Entries provided
==========

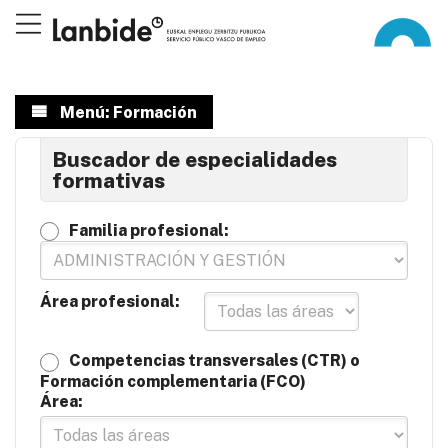
Menú: Formación
Buscador de especialidades
formativas
Familia profesional:
Área profesional:
Competencias transversales (CTR) o
Formación complementaria (FCO)
Área:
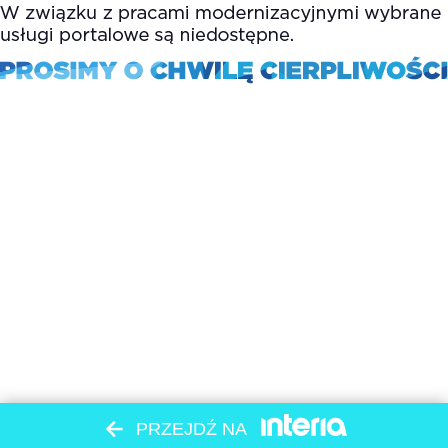
PRZEJDŹ NA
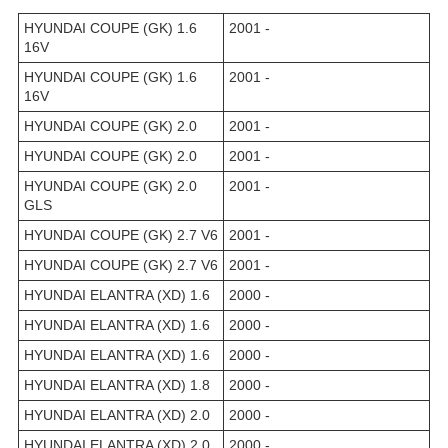
HYUNDAI COUPE (GK) 1.6
2001 -
16V
HYUNDAI COUPE (GK) 1.6
2001 -
16V
HYUNDAI COUPE (GK) 2.0
2001 -
HYUNDAI COUPE (GK) 2.0
2001 -
HYUNDAI COUPE (GK) 2.0
2001 -
GLS
HYUNDAI COUPE (GK) 2.7 V6
2001 -
HYUNDAI COUPE (GK) 2.7 V6
2001 -
HYUNDAI ELANTRA (XD) 1.6
2000 -
HYUNDAI ELANTRA (XD) 1.6
2000 -
HYUNDAI ELANTRA (XD) 1.6
2000 -
HYUNDAI ELANTRA (XD) 1.8
2000 -
HYUNDAI ELANTRA (XD) 2.0
2000 -
HYUNDAI ELANTRA (XD) 2.0
2000 -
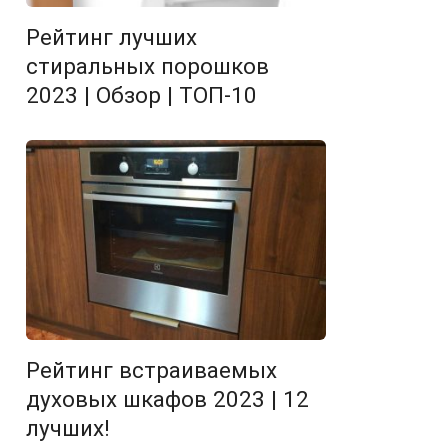
Рейтинг лучших
стиральных порошков
2023 | Обзор | ТОП-10
Рейтинг встраиваемых
духовых шкафов 2023 | 12
лучших!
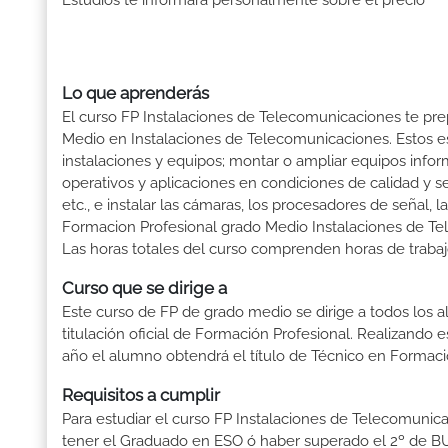
Estudios te informará personalmente sobre el precio
Lo que aprenderás
El curso FP Instalaciones de Telecomunicaciones te prep
Medio en Instalaciones de Telecomunicaciones. Estos es
instalaciones y equipos; montar o ampliar equipos inform
operativos y aplicaciones en condiciones de calidad y se
etc., e instalar las cámaras, los procesadores de señal,
Formacion Profesional grado Medio Instalaciones de Te
Las horas totales del curso comprenden horas de trabajo
Curso que se dirige a
Este curso de FP de grado medio se dirige a todos los a
titulación oficial de Formación Profesional. Realizando 
año el alumno obtendrá el título de Técnico en Formaci
Requisitos a cumplir
Para estudiar el curso FP Instalaciones de Telecomunicac
tener el Graduado en ESO ó haber superado el 2º de BUP ó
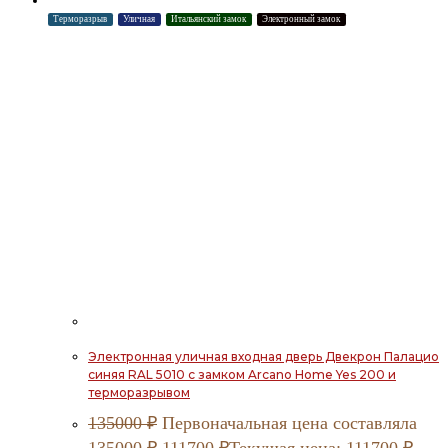
Терморазрыв
Уличная
Итальянский замок
Электронный замок
Электронная уличная входная дверь Двекрон Палацио
синяя RAL 5010 с замком Arcano Home Yes 200 и
терморазрывом
135000
₽
Первоначальная цена составляла
135000 ₽.
111700
₽
Текущая цена: 111700 ₽.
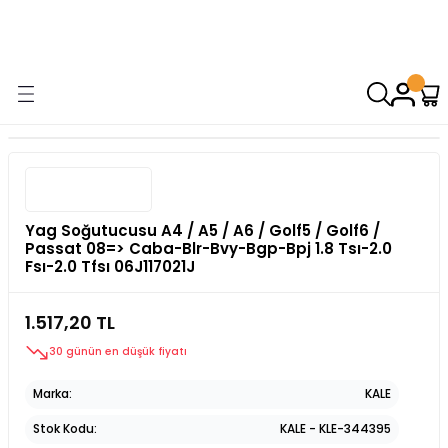
9000 TL VE ÜZERİ ALIŞVERİŞİNİZDE ÜCRETSİZ KARGO! ( KAPORTA VE
AYDINLATMA GRUPLARINDA GEÇERSİZDİR)
Yag Soğutucusu A4 / A5 / A6 / Golf5 / Golf6 /
Passat 08=> Caba-Blr-Bvy-Bgp-Bpj 1.8 Tsı-2.0
Fsı-2.0 Tfsı 06J117021J
1.517,20 TL
30 günün en düşük fiyatı
Marka
KALE
Stok Kodu
KALE - KLE-344395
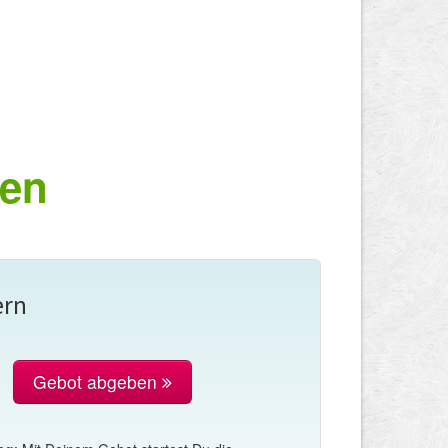
fen
ern
Gebot abgeben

==========

The problem
Go through the data and gather every line that holds "цена".

Result of this task
Первоначальная цена составляла
Текущая цена: 111700 ₽.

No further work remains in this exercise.